PROMPT> Return every line from the records below that has the word "Exploitation".

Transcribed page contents
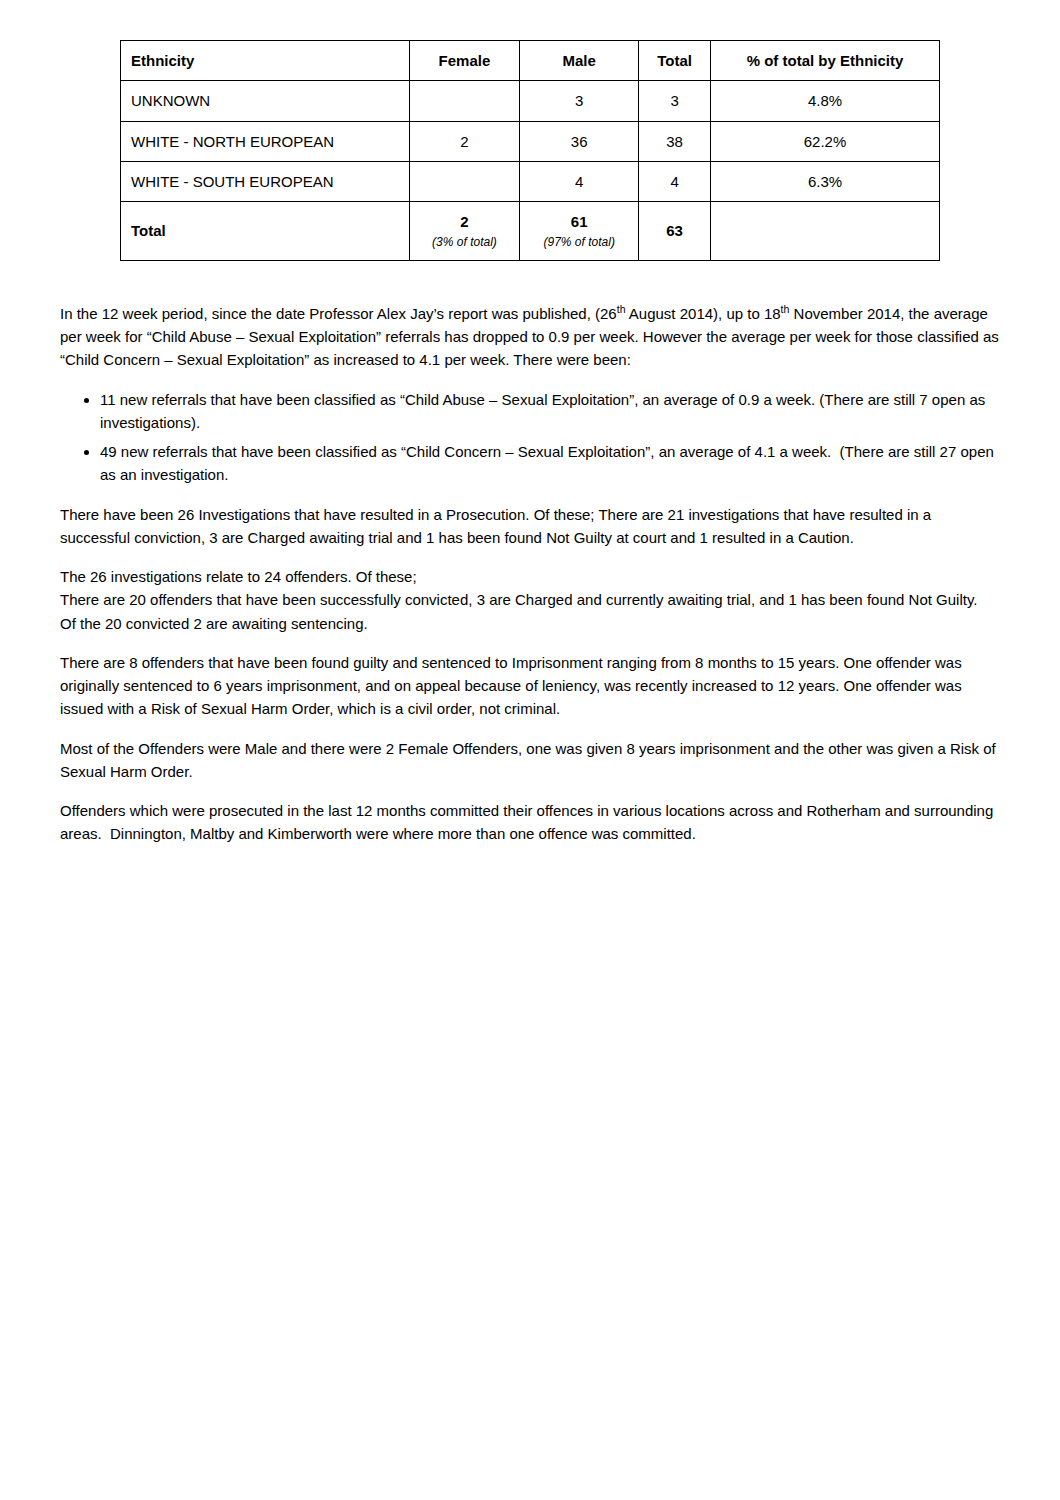| Ethnicity | Female | Male | Total | % of total by Ethnicity |
| --- | --- | --- | --- | --- |
| UNKNOWN | | 3 | 3 | 4.8% |
| WHITE - NORTH EUROPEAN | 2 | 36 | 38 | 62.2% |
| WHITE - SOUTH EUROPEAN | | 4 | 4 | 6.3% |
| Total | 2 (3% of total) | 61 (97% of total) | 63 | |
In the 12 week period, since the date Professor Alex Jay’s report was published, (26th August 2014), up to 18th November 2014, the average per week for “Child Abuse – Sexual Exploitation” referrals has dropped to 0.9 per week. However the average per week for those classified as “Child Concern – Sexual Exploitation” as increased to 4.1 per week. There were been:
11 new referrals that have been classified as “Child Abuse – Sexual Exploitation”, an average of 0.9 a week. (There are still 7 open as investigations).
49 new referrals that have been classified as “Child Concern – Sexual Exploitation”, an average of 4.1 a week. (There are still 27 open as an investigation.
There have been 26 Investigations that have resulted in a Prosecution. Of these; There are 21 investigations that have resulted in a successful conviction, 3 are Charged awaiting trial and 1 has been found Not Guilty at court and 1 resulted in a Caution.
The 26 investigations relate to 24 offenders. Of these;
There are 20 offenders that have been successfully convicted, 3 are Charged and currently awaiting trial, and 1 has been found Not Guilty. Of the 20 convicted 2 are awaiting sentencing.
There are 8 offenders that have been found guilty and sentenced to Imprisonment ranging from 8 months to 15 years. One offender was originally sentenced to 6 years imprisonment, and on appeal because of leniency, was recently increased to 12 years. One offender was issued with a Risk of Sexual Harm Order, which is a civil order, not criminal.
Most of the Offenders were Male and there were 2 Female Offenders, one was given 8 years imprisonment and the other was given a Risk of Sexual Harm Order.
Offenders which were prosecuted in the last 12 months committed their offences in various locations across and Rotherham and surrounding areas. Dinnington, Maltby and Kimberworth were where more than one offence was committed.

EXPECTED ANSWER>
In the 12 week period, since the date Professor Alex Jay’s report was published, (26th August 2014), up to 18th November 2014, the average per week for “Child Abuse – Sexual Exploitation” referrals has dropped to 0.9 per week. However the average per week for those classified as “Child Concern – Sexual Exploitation” as increased to 4.1 per week. There were been:
11 new referrals that have been classified as “Child Abuse – Sexual Exploitation”, an average of 0.9 a week. (There are still 7 open as investigations).
49 new referrals that have been classified as “Child Concern – Sexual Exploitation”, an average of 4.1 a week. (There are still 27 open as an investigation.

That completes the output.